Powell was the first black U.S. secretary of state, serving in the role from 2001 to 2005 under former President George W. Bush. He was also the U.S. national security advisor from 1987 to 1989 under former President Ronald Reagan and the chairman of the Joint Chiefs of Staff from 1989 to 1993 under former President George H. W. Bush.

He died at age 84.

Powell had multiple myeloma, according to NBC News, which is a type of blood cancer that weakens a person’s ability to stave off infections.

Powell served and was wounded twice in Vietnam during the 1960s. He was also the first black national security advisor and came under fire during Bush’s presidency for promoting unsound intelligence while advocating for the Iraq War. In 2003, he advocated for the war in a speech to the United Nations by describing alleged Iraqi weapons programs, which was later revealed to be wrong.

Powell said the speech was a “blot” on his record, telling ABC News in 2005 it is still “painful.” (RELATED: Colin Powell: Bush Was A ‘Perfect American’)

“There were some people in the intelligence community who knew at that time that some of these sources were not good, and shouldn’t be relied upon, and they didn’t speak up. That devastated me,” Powell said.

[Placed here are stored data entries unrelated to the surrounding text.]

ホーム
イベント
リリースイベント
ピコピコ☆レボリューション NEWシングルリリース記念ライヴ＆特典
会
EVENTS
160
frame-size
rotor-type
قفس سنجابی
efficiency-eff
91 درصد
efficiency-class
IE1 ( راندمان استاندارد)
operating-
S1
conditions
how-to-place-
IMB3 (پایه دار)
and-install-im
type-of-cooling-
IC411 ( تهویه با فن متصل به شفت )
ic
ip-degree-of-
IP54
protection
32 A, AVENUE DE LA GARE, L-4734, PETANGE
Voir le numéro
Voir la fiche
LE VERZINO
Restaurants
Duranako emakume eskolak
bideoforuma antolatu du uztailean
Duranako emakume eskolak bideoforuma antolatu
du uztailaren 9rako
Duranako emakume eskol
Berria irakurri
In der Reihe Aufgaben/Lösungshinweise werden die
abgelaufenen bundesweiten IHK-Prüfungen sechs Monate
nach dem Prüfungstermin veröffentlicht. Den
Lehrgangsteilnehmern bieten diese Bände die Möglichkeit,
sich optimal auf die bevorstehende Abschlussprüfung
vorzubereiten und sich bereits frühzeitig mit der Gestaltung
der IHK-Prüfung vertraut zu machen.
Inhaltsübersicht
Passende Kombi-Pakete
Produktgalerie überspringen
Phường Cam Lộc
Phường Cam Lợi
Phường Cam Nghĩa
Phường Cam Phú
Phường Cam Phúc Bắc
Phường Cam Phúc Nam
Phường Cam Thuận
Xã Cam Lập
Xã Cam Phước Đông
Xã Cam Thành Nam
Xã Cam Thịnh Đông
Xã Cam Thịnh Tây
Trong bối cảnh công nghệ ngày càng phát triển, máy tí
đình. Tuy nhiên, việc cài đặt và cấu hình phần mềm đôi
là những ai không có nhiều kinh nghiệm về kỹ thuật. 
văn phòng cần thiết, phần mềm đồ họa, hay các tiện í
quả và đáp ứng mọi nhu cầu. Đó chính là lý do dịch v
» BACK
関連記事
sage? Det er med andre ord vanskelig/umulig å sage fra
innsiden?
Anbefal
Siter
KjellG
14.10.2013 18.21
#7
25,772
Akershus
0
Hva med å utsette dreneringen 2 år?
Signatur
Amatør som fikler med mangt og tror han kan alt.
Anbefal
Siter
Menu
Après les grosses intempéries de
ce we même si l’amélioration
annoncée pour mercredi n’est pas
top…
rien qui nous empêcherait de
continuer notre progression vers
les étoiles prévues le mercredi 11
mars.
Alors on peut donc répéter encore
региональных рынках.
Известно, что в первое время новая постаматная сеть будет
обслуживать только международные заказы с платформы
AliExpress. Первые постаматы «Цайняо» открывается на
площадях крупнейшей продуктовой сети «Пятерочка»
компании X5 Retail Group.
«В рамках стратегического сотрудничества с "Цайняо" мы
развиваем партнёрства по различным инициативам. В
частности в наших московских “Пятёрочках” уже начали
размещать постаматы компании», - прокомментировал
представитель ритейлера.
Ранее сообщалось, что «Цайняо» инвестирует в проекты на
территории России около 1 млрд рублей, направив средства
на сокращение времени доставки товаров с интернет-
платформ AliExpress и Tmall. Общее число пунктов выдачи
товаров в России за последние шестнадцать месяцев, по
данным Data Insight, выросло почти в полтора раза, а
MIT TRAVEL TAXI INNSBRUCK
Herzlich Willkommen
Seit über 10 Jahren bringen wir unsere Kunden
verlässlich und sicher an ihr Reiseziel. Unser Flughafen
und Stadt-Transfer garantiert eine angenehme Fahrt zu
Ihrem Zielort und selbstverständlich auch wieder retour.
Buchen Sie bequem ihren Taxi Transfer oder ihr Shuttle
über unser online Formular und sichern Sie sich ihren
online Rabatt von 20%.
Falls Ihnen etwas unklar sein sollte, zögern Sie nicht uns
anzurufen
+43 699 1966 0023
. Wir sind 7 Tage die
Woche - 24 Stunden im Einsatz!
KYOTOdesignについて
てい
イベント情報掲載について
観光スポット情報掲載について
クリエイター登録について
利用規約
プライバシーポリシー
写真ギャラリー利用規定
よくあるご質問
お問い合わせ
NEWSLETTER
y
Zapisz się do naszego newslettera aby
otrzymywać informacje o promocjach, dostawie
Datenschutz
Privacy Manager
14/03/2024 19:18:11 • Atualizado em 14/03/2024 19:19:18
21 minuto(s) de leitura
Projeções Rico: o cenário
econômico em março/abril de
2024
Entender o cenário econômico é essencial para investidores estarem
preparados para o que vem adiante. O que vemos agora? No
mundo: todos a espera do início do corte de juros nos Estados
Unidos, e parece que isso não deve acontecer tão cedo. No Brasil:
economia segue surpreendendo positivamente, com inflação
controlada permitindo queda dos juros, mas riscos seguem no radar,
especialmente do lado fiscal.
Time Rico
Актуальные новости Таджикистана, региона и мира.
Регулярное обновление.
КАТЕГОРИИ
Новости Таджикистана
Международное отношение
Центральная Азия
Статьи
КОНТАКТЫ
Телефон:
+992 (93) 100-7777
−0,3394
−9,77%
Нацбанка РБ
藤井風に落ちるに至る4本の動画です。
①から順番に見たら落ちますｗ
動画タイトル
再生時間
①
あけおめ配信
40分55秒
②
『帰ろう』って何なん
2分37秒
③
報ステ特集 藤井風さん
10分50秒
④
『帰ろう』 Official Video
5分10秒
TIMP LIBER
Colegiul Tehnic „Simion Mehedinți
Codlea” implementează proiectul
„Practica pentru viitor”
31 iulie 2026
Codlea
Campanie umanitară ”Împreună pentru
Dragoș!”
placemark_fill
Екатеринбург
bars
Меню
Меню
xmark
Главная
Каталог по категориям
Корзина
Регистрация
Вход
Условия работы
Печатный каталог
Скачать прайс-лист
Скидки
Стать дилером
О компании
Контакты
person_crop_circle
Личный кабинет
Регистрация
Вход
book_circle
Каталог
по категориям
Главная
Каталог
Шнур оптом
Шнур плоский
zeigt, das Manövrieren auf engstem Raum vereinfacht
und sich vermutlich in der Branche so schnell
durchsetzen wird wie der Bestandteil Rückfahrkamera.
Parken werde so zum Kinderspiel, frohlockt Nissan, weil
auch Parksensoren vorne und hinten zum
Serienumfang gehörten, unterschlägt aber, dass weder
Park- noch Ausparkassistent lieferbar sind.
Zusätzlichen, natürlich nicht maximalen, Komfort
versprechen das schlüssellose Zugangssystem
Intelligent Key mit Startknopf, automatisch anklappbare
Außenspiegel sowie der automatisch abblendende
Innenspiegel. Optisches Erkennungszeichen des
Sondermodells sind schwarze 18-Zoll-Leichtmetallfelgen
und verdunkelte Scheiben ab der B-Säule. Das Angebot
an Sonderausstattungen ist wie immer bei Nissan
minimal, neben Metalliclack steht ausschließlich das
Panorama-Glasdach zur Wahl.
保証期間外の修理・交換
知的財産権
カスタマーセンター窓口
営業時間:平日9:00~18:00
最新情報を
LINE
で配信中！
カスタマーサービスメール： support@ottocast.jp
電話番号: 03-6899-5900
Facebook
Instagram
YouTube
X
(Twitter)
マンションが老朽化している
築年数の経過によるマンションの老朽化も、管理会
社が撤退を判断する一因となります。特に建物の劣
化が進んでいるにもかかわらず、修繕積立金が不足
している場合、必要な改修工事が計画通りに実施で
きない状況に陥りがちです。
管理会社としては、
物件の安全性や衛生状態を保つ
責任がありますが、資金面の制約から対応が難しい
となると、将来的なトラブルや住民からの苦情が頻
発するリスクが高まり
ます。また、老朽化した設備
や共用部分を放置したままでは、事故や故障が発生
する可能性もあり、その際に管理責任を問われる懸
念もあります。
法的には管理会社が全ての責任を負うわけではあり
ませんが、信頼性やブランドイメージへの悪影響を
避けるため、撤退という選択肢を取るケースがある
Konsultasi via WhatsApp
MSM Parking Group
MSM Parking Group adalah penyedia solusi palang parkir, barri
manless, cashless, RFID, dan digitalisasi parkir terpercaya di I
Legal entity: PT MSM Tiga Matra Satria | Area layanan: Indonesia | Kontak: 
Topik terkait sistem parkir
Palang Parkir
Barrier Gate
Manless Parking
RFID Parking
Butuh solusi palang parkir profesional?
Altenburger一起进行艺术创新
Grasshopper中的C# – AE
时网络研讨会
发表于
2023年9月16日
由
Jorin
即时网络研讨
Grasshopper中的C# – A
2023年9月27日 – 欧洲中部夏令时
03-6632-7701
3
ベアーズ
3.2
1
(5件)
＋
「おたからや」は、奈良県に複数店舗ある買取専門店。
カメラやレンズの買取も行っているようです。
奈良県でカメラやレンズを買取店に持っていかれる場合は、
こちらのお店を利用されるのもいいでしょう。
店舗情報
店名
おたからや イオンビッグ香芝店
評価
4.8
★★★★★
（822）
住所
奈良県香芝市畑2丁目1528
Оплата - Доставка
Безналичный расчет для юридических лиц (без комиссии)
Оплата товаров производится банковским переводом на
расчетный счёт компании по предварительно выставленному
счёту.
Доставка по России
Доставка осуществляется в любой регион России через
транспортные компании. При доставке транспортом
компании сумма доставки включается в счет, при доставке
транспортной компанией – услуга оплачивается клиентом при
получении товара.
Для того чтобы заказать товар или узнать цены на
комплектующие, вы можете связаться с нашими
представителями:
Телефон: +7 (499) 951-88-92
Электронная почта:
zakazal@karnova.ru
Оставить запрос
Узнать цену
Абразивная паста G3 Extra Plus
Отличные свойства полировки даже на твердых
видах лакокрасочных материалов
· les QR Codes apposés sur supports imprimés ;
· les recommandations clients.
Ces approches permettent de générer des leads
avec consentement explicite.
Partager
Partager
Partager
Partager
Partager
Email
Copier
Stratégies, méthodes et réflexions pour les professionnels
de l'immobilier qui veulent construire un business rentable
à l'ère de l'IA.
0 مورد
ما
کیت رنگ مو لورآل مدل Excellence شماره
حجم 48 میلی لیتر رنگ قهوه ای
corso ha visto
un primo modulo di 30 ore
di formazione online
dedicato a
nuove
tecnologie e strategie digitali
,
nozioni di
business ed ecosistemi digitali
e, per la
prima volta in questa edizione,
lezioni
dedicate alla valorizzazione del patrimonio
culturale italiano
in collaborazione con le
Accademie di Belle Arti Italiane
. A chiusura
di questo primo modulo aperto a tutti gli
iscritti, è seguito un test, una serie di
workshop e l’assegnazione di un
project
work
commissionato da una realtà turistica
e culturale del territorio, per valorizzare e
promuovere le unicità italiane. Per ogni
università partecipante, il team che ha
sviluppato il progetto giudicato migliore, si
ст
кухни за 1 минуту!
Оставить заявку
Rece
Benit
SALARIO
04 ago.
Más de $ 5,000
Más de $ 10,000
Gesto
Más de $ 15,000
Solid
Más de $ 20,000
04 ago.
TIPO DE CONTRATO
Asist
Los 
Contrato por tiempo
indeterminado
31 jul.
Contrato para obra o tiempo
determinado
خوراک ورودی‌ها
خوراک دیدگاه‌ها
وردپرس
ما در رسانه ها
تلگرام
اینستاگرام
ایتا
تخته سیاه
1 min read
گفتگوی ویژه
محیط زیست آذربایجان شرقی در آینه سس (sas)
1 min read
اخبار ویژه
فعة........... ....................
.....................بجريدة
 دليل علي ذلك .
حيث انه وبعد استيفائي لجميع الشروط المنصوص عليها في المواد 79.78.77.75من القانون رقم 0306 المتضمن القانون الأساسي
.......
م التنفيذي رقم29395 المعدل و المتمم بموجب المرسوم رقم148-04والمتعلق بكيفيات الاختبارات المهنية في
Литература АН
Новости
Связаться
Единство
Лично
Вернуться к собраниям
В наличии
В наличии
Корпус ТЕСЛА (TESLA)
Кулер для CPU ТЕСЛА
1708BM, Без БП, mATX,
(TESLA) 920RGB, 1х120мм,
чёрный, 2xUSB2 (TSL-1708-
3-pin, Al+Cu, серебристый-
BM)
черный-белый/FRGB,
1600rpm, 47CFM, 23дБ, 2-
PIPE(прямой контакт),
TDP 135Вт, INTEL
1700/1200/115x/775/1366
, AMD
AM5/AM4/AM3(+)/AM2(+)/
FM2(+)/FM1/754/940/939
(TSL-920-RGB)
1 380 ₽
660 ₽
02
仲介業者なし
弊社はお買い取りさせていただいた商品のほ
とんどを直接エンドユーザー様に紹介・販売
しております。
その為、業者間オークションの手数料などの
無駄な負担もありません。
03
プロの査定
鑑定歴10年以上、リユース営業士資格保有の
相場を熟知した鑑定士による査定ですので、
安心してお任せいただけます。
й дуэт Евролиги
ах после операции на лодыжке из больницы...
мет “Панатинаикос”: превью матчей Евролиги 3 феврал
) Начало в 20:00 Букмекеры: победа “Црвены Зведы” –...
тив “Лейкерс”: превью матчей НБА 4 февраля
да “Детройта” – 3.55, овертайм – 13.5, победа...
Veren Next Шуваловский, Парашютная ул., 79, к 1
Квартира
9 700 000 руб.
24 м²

The former joint chiefs of staff was involved in numerous historical military actions, such as the 1989 Panama operation and the 1991 Gulf War. He issued a now-famous line during a press conference in 1991 while describing America’s plan for isolating the Iraqi army in Kuwait, telling reporters: “First we’re going to cut it off. Then we’re going to kill it.”

Powell was the highest-ranking black public official ever when he was sworn in as secretary of state in 2001. During his Senate confirmation hearing, Powell said it showed “to the world what is possible in this country.”

“It shows to the world that: follow our model and over a period of time from our beginning, if you believe in the values that espouse, you can see things as miraculous as me sitting before you to receive your approval,” Powell said.